Hosts POST /docsearch/search — a semantic + lexical retrieval endpoint over the SlideRule Earth documentation corpus. Consumed by the sliderule-docsearch skill and any other agent/tool that wants ranked chunks from docs.slideruleearth.io.

Architecture

Client ── POST /docsearch/search ──▶ CloudFront (search.testsliderule.org)
                                     │  aliased via Route 53 + ACM
                                     ▼
                                     Lambda Function URL (OAC-signed)
                                     │
                                     ▼
                                     Lambda container image (arm64)
                                       ├── sentence-transformers/all-MiniLM-L6-v2 (baked in)
                                       ├── corpus.json + meta.json (baked in)
                                       ├── FastAPI + Mangum
                                       └── LRU cache (1024 entries)

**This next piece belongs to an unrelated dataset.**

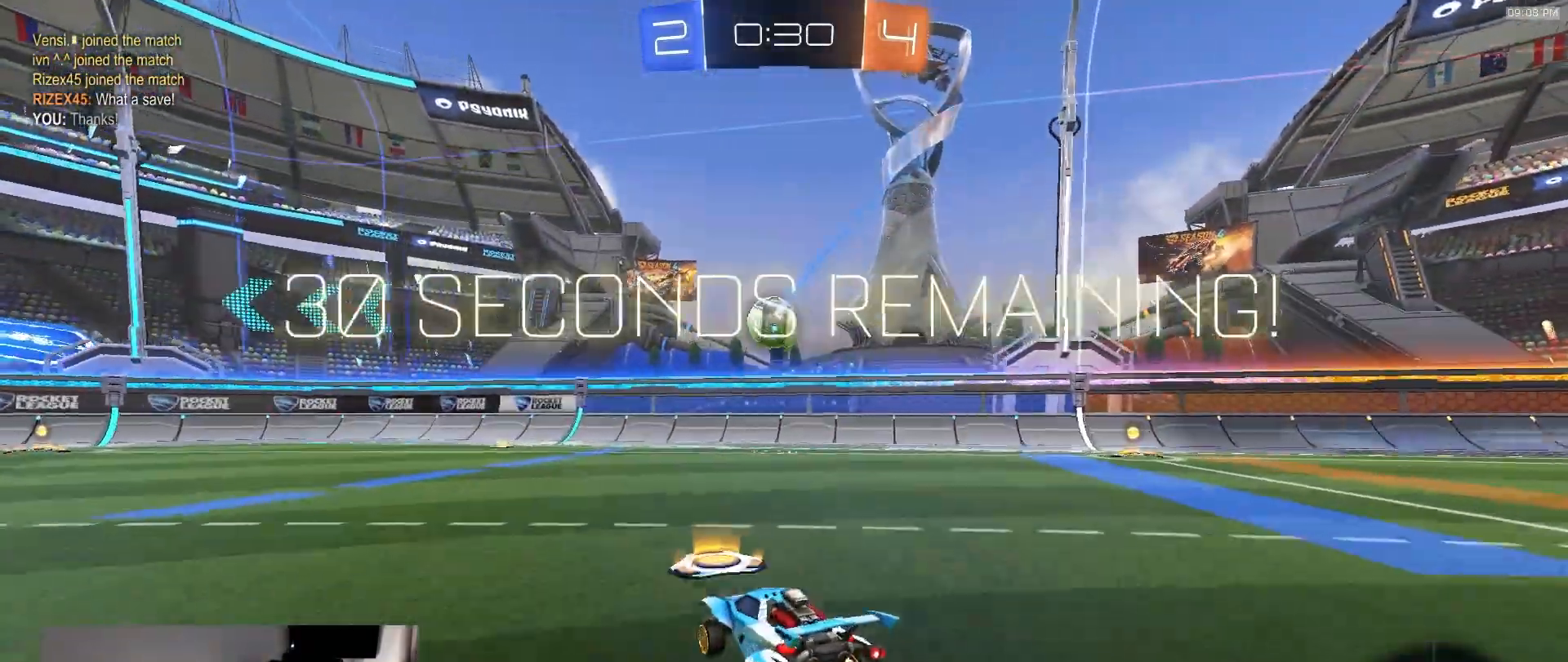
{"dt_ms": 500, "buttons": ["L1", "R2"], "left_stick": "left", "right_stick": "up-right", "events": [[17, "R2", "up"], [183, "left_stick", "right"], [250, "R2", "down"], [400, "left_stick", "left"], [467, "right_stick", "up-right"], [500, "L1", "down"]]}
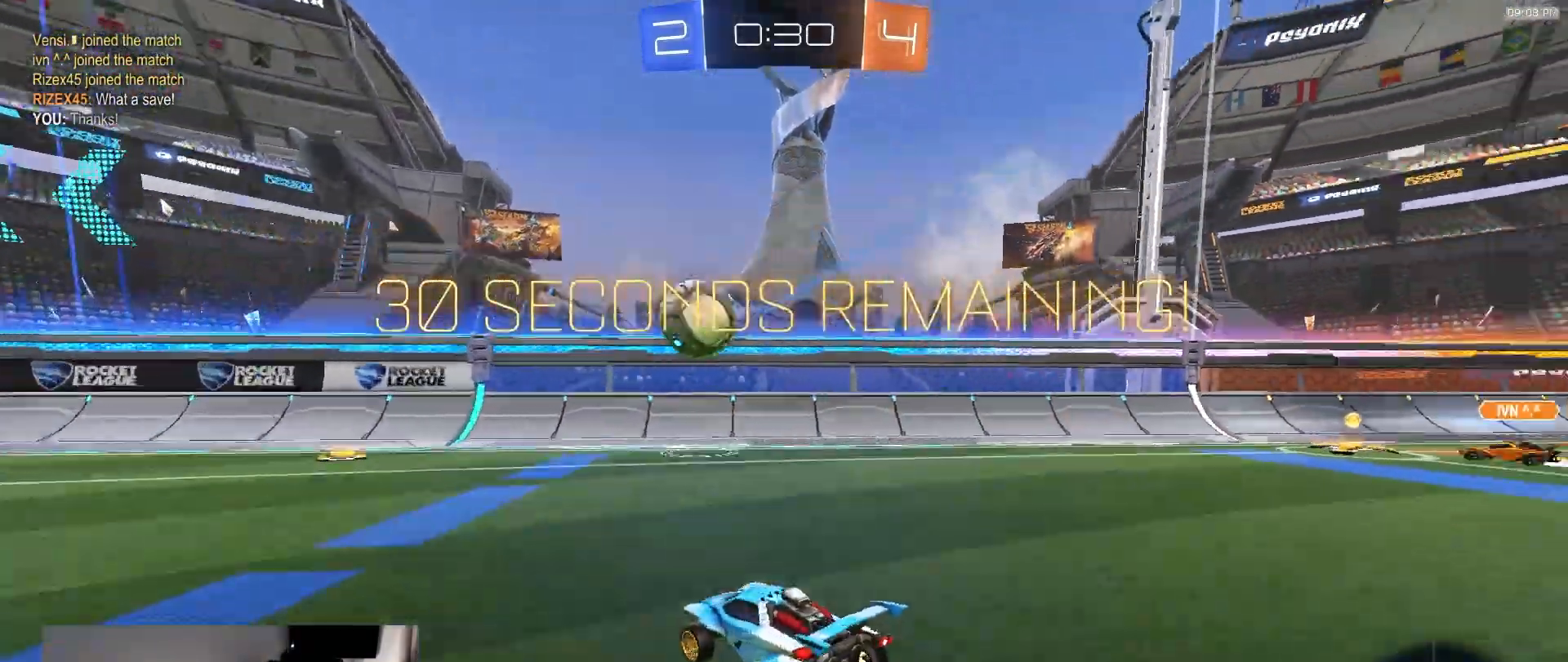
{"dt_ms": 500, "buttons": ["R2"], "left_stick": "left", "right_stick": "center", "events": [[100, "L1", "up"], [150, "right_stick", "center"]]}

Retrieval = cosine similarity over the pre-computed chunk embeddings, fused with an IDF-weighted lexical overlap via reciprocal rank fusion (RRF). All of it runs server-side; the client is a thin HTTP wrapper.

One origin, one deploy unit. The corpus is part of the Lambda image — there is no separate S3 artifact host, no meta.json polling, no content-addressed URL scheme. A corpus rebuild is a new image push; everything else flows from that.

Endpoints

Path Method What it does
/docsearch/search POST Run the ranking pipeline, return top K chunks as JSON.
/docsearch/meta GET Static corpus metadata (sha, chunk count, built_at).
/healthz GET Liveness probe.
anything else * JSON 404.

Request:

{
  "query": "how do I apply geoid correction to get orthometric heights from atl03x",
  "top_k": 5,
  "disable_lexical": false,
  "categories": ["user_guide", "api_reference"]
}

Response: see skills/sliderule-docsearch/SKILL.md.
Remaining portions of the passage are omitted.